● Assigned task
Lines that contain the string "message" are the ones to list; copy all of them from the records.

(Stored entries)
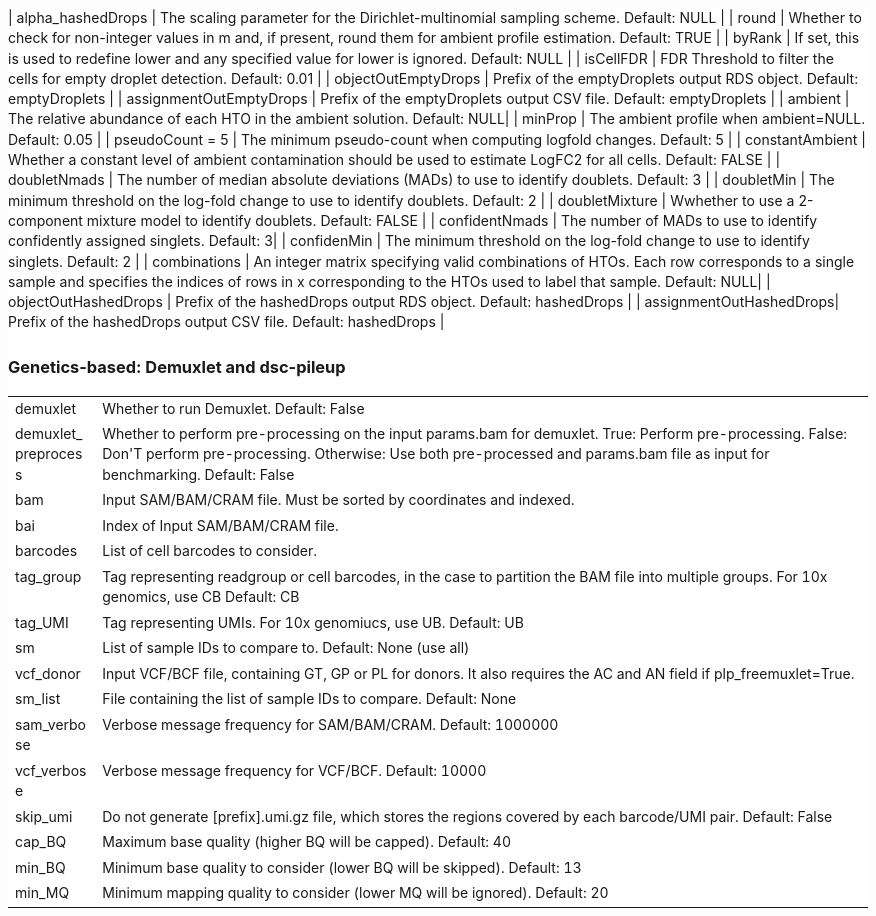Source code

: | alpha_hashedDrops       | The scaling parameter for the Dirichlet-multinomial sampling scheme. Default: NULL         |
| round                   | Whether to check for non-integer values in m and, if present, round them for ambient profile estimation. Default: TRUE   |
| byRank                  | If set, this is used to redefine lower and any specified value for lower is ignored. Default: NULL |
| isCellFDR               | FDR Threshold to filter the cells for empty droplet detection. Default: 0.01 |
| objectOutEmptyDrops     | Prefix of the emptyDroplets output RDS object. Default: emptyDroplets   |
| assignmentOutEmptyDrops | Prefix of the emptyDroplets output CSV file. Default: emptyDroplets     |
| ambient                 | The relative abundance of each HTO in the ambient solution. Default: NULL|
| minProp                 | The ambient profile when ambient=NULL. Default: 0.05                    |
| pseudoCount = 5         | The minimum pseudo-count when computing logfold changes. Default: 5     |
| constantAmbient         | Whether a constant level of ambient contamination should be used to estimate LogFC2 for all cells. Default: FALSE   |
| doubletNmads            | The number of median absolute deviations (MADs) to use to identify doublets. Default: 3   |
| doubletMin              | The minimum threshold on the log-fold change to use to identify doublets. Default: 2   |
| doubletMixture          | Wwhether to use a 2-component mixture model to identify doublets. Default: FALSE       |
| confidentNmads          | The number of MADs to use to identify confidently assigned singlets. Default: 3|
| confidenMin             | The minimum threshold on the log-fold change to use to identify singlets. Default: 2   |
| combinations            | An integer matrix specifying valid combinations of HTOs. Each row corresponds to a single sample and specifies the indices of rows in x corresponding to the HTOs used to label that sample. Default: NULL|
| objectOutHashedDrops    | Prefix of the hashedDrops output RDS object. Default: hashedDrops        |
| assignmentOutHashedDrops| Prefix of the hashedDrops output CSV file. Default: hashedDrops          |


### Genetics-based: Demuxlet and dsc-pileup
|  	                     |                                                                     |
|---------------------------|---------------------------------------------------------------------|
| demuxlet                  | Whether to run Demuxlet. Default: False                            |
| demuxlet_preprocess       | Whether to perform pre-processing on the input params.bam for demuxlet. True: Perform pre-processing. False: Don'T perform pre-processing. Otherwise: Use both pre-processed and params.bam file as input for benchmarking. Default: False   |
| bam                       | Input SAM/BAM/CRAM file. Must be sorted by coordinates and indexed. |
| bai                       | Index of Input SAM/BAM/CRAM file.                                   |
| barcodes                  | List of cell barcodes to consider.                                  |
| tag_group                 | Tag representing readgroup or cell barcodes, in the case to partition the BAM file into multiple groups. For 10x genomics, use CB Default: CB                                   |
| tag_UMI                   | Tag representing UMIs. For 10x genomiucs, use UB. Default: UB       |
| sm                        | List of sample IDs to compare to. Default: None (use all)           |
| vcf_donor                 | Input VCF/BCF file, containing GT, GP or PL for donors. It also requires the AC and AN field if plp_freemuxlet=True.  |
| sm_list                   | File containing the list of sample IDs to compare. Default: None    |
| sam_verbose               | Verbose message frequency for SAM/BAM/CRAM. Default: 1000000        |
| vcf_verbose               | Verbose message frequency for VCF/BCF. Default: 10000               |
| skip_umi                  | Do not generate [prefix].umi.gz file, which stores the regions covered by each barcode/UMI pair. Default: False         |
| cap_BQ                    | Maximum base quality (higher BQ will be capped). Default: 40        |
| min_BQ                    | Minimum base quality to consider (lower BQ will be skipped). Default: 13  |
| min_MQ                    | Minimum mapping quality to consider (lower MQ will be ignored). Default: 20 |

● Solution for this task
| sam_verbose               | Verbose message frequency for SAM/BAM/CRAM. Default: 1000000        |
| vcf_verbose               | Verbose message frequency for VCF/BCF. Default: 10000               |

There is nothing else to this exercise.